Page 607 - Bruce Ellig - The Complete Guide to Executive Compensation (2007)
P. 607

Chapter 10. The Board of Directors                 593


           examined need for a pay philosophy (with guiding principles), committee independence, pay
           package fairness, long-term organization well-being, the pay-performance link, and full and
           complete disclosure.
               The board-approved resolutions (Table 10–3) are the basis for defining and describing the
           compensation committee role, beginning with the size and composition of the committee.
           They constitute the committee charter.

           Committee Membership
           A rather common definition is the one shown in Table 10–3: the committee “shall not
           consist of less than three members meeting appropriate statutory and regulatory require-
           ments as independent and disinterested persons.” Typically, all committee members are
           members of the board.
           Composition of the Committee. Depending on the makeup of the particular board,
           the compensation committee made up solely of outside directors could consist of former
           government officials, bankers, lawyers, academicians, or executives of other firms. Some
           people are critical of companies whose board membership consists of retired members of
           management and those considered to be suppliers of contractual services (e.g., bankers,
           outside counsel, and management consultants). The retired executive may have fraternal ties
           to existing management, having hired and trained them. The presence of suppliers on the
           board may give a false signal to others that this company is “tied up” with a supplier. Such
           individuals cannot be considered true outside directors, that is, individuals independent of
           management. Furthermore, Section 162(m) of the IRC imposes even stricter requirements.

** MATERIAL PROVIDED **
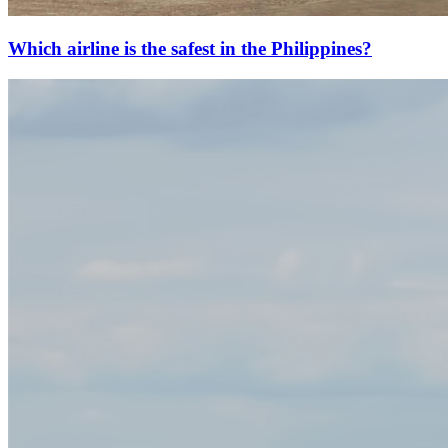
Which airline is the safest in the Philippines?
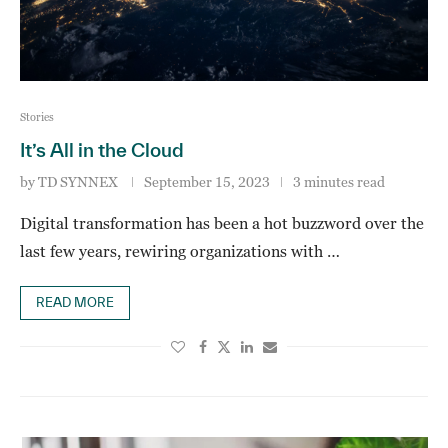
Stories
It’s All in the Cloud
by
TD SYNNEX
September 15, 2023
3 minutes read
Digital transformation has been a hot buzzword over the
last few years, rewiring organizations with …
READ MORE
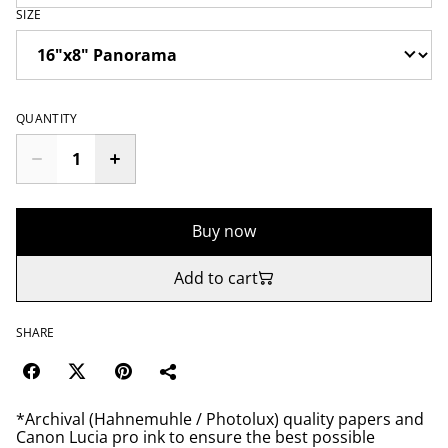
SIZE
QUANTITY
Buy now
Add to cart
SHARE
*Archival (Hahnemuhle / Photolux) quality papers and
Canon Lucia pro ink to ensure the best possible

** REQUIRED ACTION 1 **
According to the compensation committee excerpt, what kinds of people could make up a compensation committee made up solely of outside directors?
** REQUIRED ACTION 2 **
Set down the stretch of the compensation committee excerpt from "Page 607 - Bruce" through "complete disclosure.".
The items are separate material from the compensation committee excerpt.

** EXERCISE RESULT 1 **
Former government officials, bankers, lawyers, academicians, and executives of other firms.

** EXERCISE RESULT 2 **
Page 607 - Bruce Ellig - The Complete Guide to Executive Compensation (2007)
P. 607

Chapter 10. The Board of Directors                 593


           examined need for a pay philosophy (with guiding principles), committee independence, pay
           package fairness, long-term organization well-being, the pay-performance link, and full and
           complete disclosure.